This con game and its variations have become so widespread and has caused so many victims some of them fatal – just last week 67-year-old Mércia Mendes de Barros from São Caetano do Sul, in the Greater São Paulo, died from a heart attack after receiving one such call – that the criminal practice landed this week in the cover of Brazil's most widely read weekly news publication, Veja magazine.
Veja calls the new variety of crime another evidence of the Brazilian government's ineptitude, showing its inability to stop illegal actions and crimes even inside prisons.
According to the weekly, the dial-a-kidnapping has become an epidemic. Just last year, close to 10,000 people from the capital cities of São Paulo, Rio, Belo Horizonte, Porto Alegre and Brasília, went to the police to report that they had been a victim of the sting.
It's believed however that there are at least four times more cases than those that were reported since many people don't even bother going to their police district.
In the case of the old lady who died, a man called her phone saying that he had abducted her son and threatened to kill him if she didn't pay 60,000 reais (US$ 29,000). While the husband went to the bank to withdraw the money the woman had a heart attack.
A neighbor who was helping her to negotiate with the fake kidnapper was able to contact the son on his cell phone and found out that it was all a hoax. But by then Barros was already dead.
"I had heard of this scam," said José Pereira de Barros, the husband, "but panic takes over when you get a call like this. We were attacked and assassinated in our own house – by phone."Â
The kidnapping scam started five years ago in the Carlos Tinoco da Fonseca penitentiary in Rio. In its original version people would receive a call from an inmate with the news that they had been awarded prizes like television and DVD sets. To get the award the lucky winner had to buy pre-paid minutes for cell phones and pass the caller the codes.
In those more innocent times the goal was only to keep the cell phones inside the prison cells working so prisoners could talk to their friends and relatives outside jail. Today, more than 90% of this kind of scam continue coming from prisons although by law inmates are not allowed to have phones.Â
According to Veja there are three main ways of scamming people with the dial-a-kidnapping.
In one of them, the scammer pretends to be a fireman or a highway patrol officer. He informs the victim that there was an accident and suggests that someone badly hurt may be the victim's relative.
At this point, the swindler knows nothing or very little about the victim and expects he or she will blurt something out due to psychological strain. When the victim says the name of a child or spouse the officer or fireman becomes a kidnapper who starts to threaten his target.
In another script, the inmate calls usually before dawn in order to hit the victim when he or she is still sleepy and not entirely conscious. "Mom," or "Dad," the voice says. "They caught me." In order to make sure that they are talking to the son, the parent will say something like: "Is that you, João?" That's when the caller or an accomplice announces that João has been kidnapped.
Still, in a third version, the con artist says that he has been hired by a victim's foe to kidnap and kill him (her). In this case the inmate works with someone outside jail who follows the person and learns about some of his habits and even his home address and the schools his/her children go to. The scammer then says that he will not kill the target if he pays a certain amount.

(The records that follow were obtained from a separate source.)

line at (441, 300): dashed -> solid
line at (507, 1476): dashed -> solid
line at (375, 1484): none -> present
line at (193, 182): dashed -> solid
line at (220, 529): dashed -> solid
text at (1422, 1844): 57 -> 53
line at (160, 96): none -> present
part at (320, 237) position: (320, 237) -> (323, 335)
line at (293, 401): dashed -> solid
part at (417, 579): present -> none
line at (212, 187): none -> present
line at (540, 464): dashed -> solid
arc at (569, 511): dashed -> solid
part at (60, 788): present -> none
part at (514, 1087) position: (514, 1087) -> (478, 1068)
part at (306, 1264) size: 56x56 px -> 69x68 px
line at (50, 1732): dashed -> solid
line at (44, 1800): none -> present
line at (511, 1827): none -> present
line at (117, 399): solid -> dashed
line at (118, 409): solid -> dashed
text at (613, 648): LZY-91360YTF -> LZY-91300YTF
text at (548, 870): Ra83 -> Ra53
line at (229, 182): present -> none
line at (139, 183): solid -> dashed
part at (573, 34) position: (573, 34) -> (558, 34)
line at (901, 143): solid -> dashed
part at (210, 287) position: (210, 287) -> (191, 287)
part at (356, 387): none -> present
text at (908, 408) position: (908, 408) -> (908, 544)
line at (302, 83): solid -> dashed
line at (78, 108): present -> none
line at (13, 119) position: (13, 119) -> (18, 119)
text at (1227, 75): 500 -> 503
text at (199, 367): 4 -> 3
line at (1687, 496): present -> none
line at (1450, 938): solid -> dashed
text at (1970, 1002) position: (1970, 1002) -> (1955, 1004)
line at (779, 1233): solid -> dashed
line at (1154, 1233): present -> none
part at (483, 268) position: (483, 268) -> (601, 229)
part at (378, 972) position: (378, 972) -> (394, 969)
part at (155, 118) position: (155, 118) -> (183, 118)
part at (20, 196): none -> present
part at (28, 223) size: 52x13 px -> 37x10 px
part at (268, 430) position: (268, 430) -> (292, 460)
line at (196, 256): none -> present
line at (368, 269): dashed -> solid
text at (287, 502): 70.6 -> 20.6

For more implausible that these stories might seem, 20.5% of those who received such calls ended up being swindled, according to a study from São Paulo's DEIC (Organized Crime Investigations Department).
Why do Brazilians fall so easily for these scams? Kidnappings have become routine in large cities like Rio and São Paulo. Although abductions and quicknappings, in which people are forced to withdraw money from an ATM machine at gunpoint, have fallen by 60% in São Paulo and 70% in Rio since 2002, they are still very common. Just last year, 1148 people were victims of a quicknapping and 62 others were taken into captivity in the city of São Paulo alone.
Another explanation has to do with the psychological torture inflicted by the con artists. They say they have caught a child or a spouse. As psychiatrist Eduardo Ferreira-Santos told Veja, "These are people with whom we have the most profound affective ties."
"The possibility of losing them makes people enter what we scientifically, call conscience field narrowing." Individuals faced with such a situation are immersed into a state similar to hypnosis.
Some of the techniques used by the swindler are to talk fast, to call in the middle of the night when people are sleeping with diminished capacity to think and ponder and to give the impression that he is not acting alone but with a group of other people.
Veja publishes de transcripts of several conversations between a con artist and his victims made by the police.Â
In one of them we can hear what undoubtedly is the voice of a man saying in tears: "Mom, I was robbed." The woman who answers the phone doesn't even notice this is a male voice and answers: "You've been robbed my daughter?" And then calls her by name. That's when the scammer gets to the script part in which he says that the daughter – and now he uses her name – will only be released after he gets what he wants.
A business man who fell for the scam told the magazine that he became so nervous when he got the call that he not only gave the con artist his daughter's name, but also his home address, his phone numbers and his cars models.